Absolutely! She is British. Even if she wasn't she would still have access to the family court. You do not need a lawyer to go to court. You need to pay £235 to make an application for a child arrangements order . This figure is reduced for low income and as she has no money and will need to claim UC in order to live - then she will be exempt from this fee.

However, what she really needs to do is go to the police and report the criminal behaviour of Coercion and control along with Assault causing Actual Bodily Harm .... for starters. That should then give her access to lawyers through legal aid.

Strongly support you getting in touch with specialist charities. Like Karma Nivarna mentioned above. Who have walked this road so many times before.

Lotsofthingstoconsider · 05/03/2023 09:48

I don't think this approach would be suitable for your friend OP. If she has been beaten and deprived of her children and penniless she will have very poor coping strategies and will need practical help to access help. 'Helping from a distance' will not be sufficient given the scenario you have described.

By all means help her to help herself but she will need a leg up. Such as a home for a couple of weeks in order to get applications in to UC, housing, Police and Legal Aid. ..

Just sending ticket money and some charitable information is not going to help much. Where does she go when she arrives at the airport ? How does she get online to claim UC without a device or address no matter how temporary. Many charities will need an application to access their services. Does she even have a phone in order to call these services.

Help from a distance and sign posting can be useful in some circumstances but this particular situation will need a much more comprehensive handhold even for a couple of weeks until the basics are set up.

Lotsofthingstoconsider · 05/03/2023 09:50

Sorry - second post in response to Goodread1 advising 'distancing'

heartbroken22 · 08/03/2023 05:53

If she does somehow get back into the country (she needs to find money for a ticket back) would she be allowed to pick her kids up from school and take them with her to the refuge/womens shelter?

OP posts:
catherinecawoodrtd · 08/03/2023 11:16

She has PR so in theory could do that but I assume someone else will already be ready to collect them. It could cause an altercation with police being called and the children witnessing a very stressful situation.

There are other ways to deal with this that will minimise distress to the children

DivorcingEU · 08/03/2023 12:01

First she needs to get back. Absolutely nothing can be done, money or not, if she's not here. The longer she is away the easier it will be for the father to say the children's normal residence is with him/he's the primary carer/she is unreliable etc.

heartbroken22 · 08/03/2023 15:13

@DivorcingEU she needs to raise money for a ticket she's got no money at the moment so people are helping her.

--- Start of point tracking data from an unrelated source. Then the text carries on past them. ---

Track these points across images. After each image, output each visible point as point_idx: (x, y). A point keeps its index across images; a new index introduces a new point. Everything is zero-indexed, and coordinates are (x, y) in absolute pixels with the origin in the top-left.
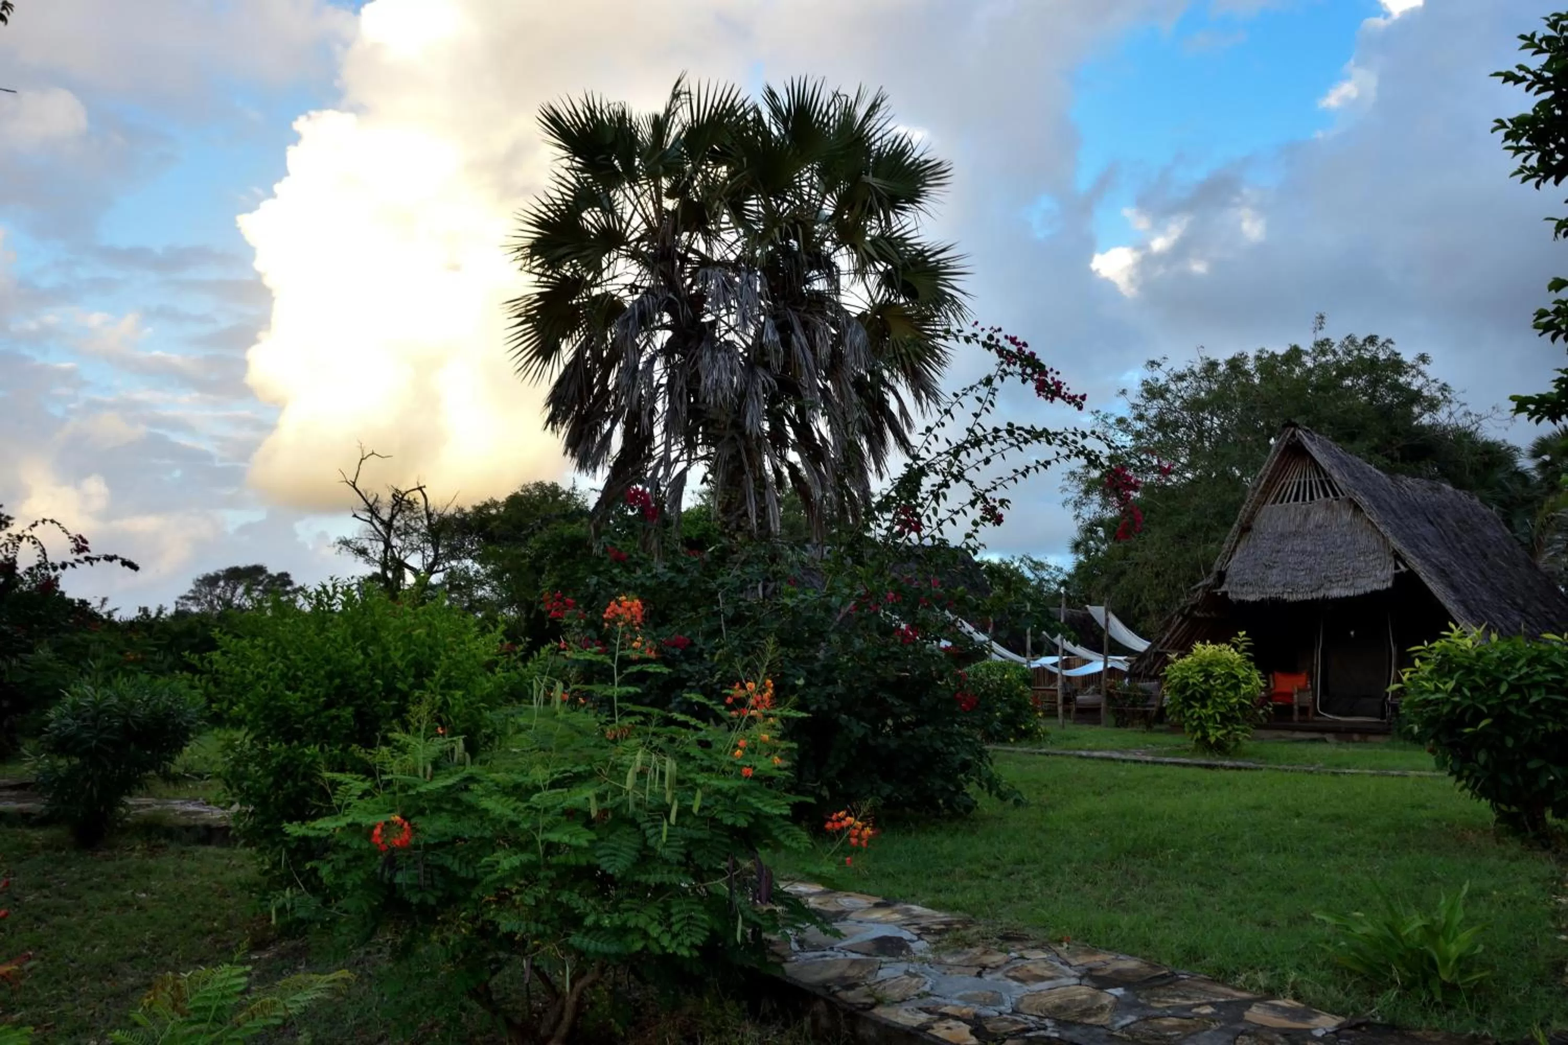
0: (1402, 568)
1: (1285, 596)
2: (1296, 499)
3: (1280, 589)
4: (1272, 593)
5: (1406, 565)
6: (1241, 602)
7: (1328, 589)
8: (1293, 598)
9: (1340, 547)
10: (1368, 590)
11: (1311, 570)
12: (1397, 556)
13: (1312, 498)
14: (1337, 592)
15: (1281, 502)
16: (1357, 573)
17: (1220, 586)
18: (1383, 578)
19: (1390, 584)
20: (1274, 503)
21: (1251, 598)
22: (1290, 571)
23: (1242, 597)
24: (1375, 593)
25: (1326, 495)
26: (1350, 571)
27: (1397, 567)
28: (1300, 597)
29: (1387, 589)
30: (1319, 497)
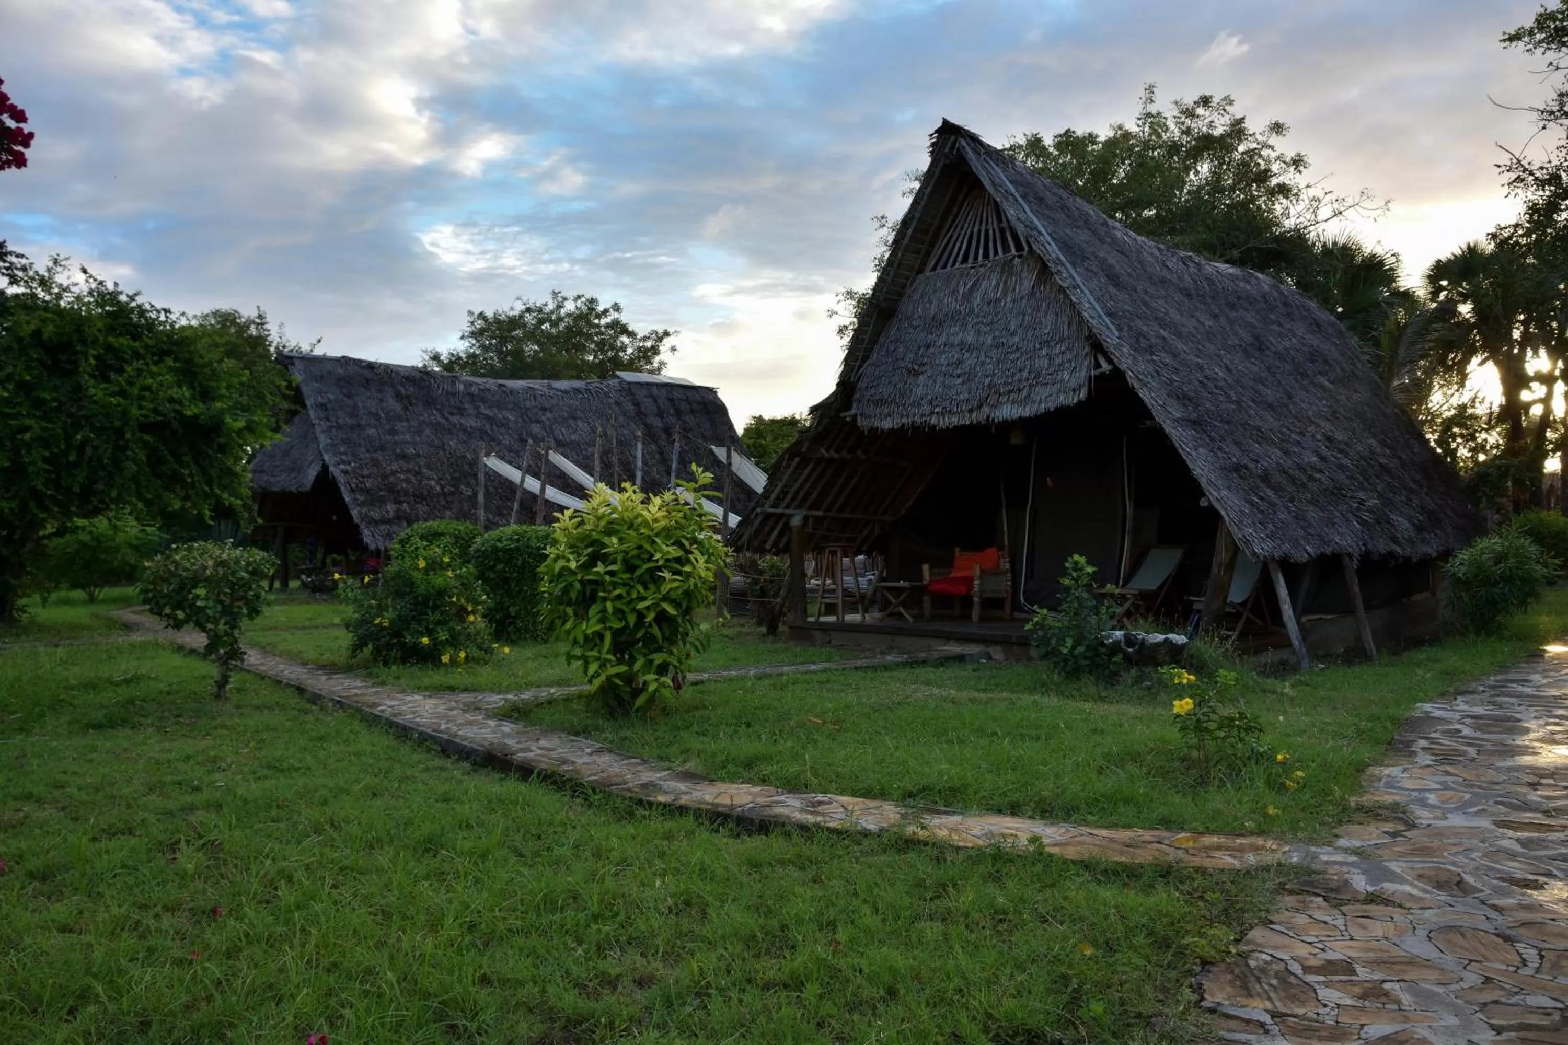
0: (1105, 367)
1: (934, 420)
2: (965, 260)
3: (926, 409)
4: (916, 416)
5: (1110, 361)
6: (873, 430)
7: (993, 407)
8: (944, 422)
9: (1014, 334)
10: (1052, 406)
11: (969, 377)
12: (1097, 347)
13: (986, 256)
14: (1007, 411)
15: (945, 267)
16: (1036, 378)
17: (849, 408)
18: (1073, 384)
19: (1083, 394)
20: (934, 269)
21: (887, 425)
22: (940, 379)
23: (876, 423)
24: (1061, 411)
25: (1006, 249)
26: (1025, 374)
27: (1098, 365)
28: (955, 421)
29: (1080, 402)
30: (996, 253)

She might be back in 1-2 months. It's honestly very stressful.

OP posts:
heartbroken22 · 08/03/2023 15:14

@catherinecawoodrtd any advice as to how to approach it? Obviously first she'll be put in a refuge then maybe after she gets her life sorted?

OP posts:
catherinecawoodrtd · 08/03/2023 18:41

She needs to get back to this country asap, get support from the local domestic violence service who can support with access to a solicitor, a refuge place and access to benefits. She should also ask a solicitor for stops on the children passports so they can't be moved out of the country if their father gets a hint she's back.
As has been said already, this needs professional, expert help.